** Opening SUPPLIED DATA block **

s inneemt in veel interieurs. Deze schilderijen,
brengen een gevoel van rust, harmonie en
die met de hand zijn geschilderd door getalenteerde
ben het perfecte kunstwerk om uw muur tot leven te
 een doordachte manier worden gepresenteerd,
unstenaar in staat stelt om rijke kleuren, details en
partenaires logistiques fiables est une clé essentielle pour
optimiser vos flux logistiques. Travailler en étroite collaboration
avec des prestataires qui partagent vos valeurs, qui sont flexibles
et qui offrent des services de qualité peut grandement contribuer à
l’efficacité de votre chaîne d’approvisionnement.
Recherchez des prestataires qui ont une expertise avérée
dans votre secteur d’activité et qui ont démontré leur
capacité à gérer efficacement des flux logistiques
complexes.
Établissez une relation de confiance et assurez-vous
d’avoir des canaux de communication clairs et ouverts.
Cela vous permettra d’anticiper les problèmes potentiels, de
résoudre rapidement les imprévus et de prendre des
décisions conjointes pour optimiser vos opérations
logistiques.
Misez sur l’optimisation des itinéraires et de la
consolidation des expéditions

** Closing SUPPLIED DATA block **
** Opening SUPPLIED DATA block **

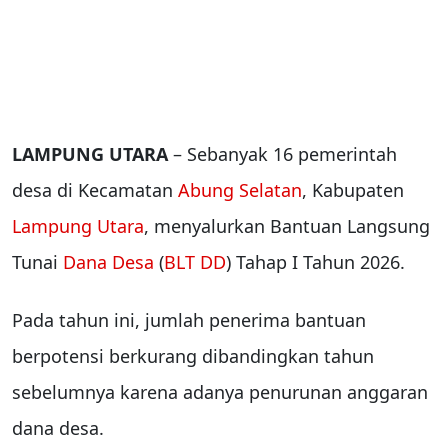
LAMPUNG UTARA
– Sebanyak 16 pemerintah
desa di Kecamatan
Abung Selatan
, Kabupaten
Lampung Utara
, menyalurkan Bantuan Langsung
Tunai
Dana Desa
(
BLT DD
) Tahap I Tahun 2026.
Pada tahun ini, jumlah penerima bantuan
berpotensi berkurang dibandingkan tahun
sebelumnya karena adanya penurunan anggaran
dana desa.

** Closing SUPPLIED DATA block **
** Opening SUPPLIED DATA block **

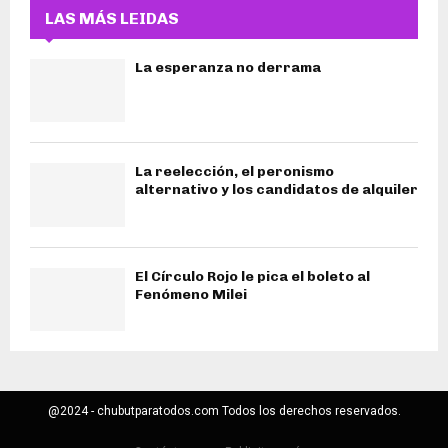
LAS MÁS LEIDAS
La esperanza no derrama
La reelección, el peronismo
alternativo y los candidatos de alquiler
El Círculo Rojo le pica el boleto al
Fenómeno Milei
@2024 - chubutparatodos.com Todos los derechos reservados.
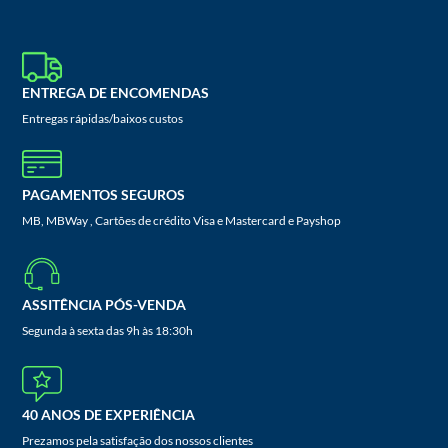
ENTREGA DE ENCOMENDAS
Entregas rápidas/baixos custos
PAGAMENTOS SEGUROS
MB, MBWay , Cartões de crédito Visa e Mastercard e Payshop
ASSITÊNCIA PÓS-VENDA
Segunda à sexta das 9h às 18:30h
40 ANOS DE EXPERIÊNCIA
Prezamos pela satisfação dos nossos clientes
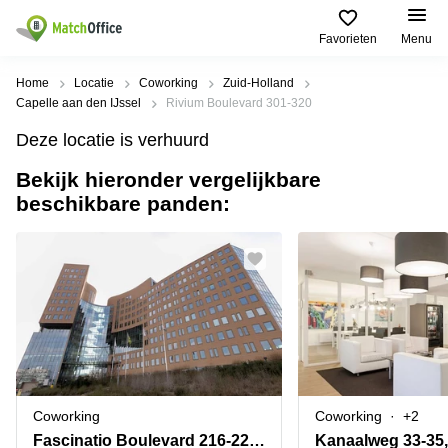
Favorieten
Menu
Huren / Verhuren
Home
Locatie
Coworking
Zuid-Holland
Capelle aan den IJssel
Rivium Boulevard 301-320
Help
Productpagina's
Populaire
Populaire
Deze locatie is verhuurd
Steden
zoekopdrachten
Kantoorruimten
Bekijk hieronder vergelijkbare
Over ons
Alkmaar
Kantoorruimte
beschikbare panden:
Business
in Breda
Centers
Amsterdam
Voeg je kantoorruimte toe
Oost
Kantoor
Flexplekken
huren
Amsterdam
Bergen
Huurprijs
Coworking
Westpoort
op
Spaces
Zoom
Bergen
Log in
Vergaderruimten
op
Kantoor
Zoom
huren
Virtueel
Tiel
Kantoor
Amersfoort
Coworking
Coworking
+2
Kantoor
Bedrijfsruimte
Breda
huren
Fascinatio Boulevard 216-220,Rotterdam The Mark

** Closing SUPPLIED DATA block **

PROBLEM DETAILS:
Look through the data above for the word "logistiques". Report each line where it occurs.

EXERCISE RESPONSE:
partenaires logistiques fiables est une clé essentielle pour
optimiser vos flux logistiques. Travailler en étroite collaboration
capacité à gérer efficacement des flux logistiques
logistiques.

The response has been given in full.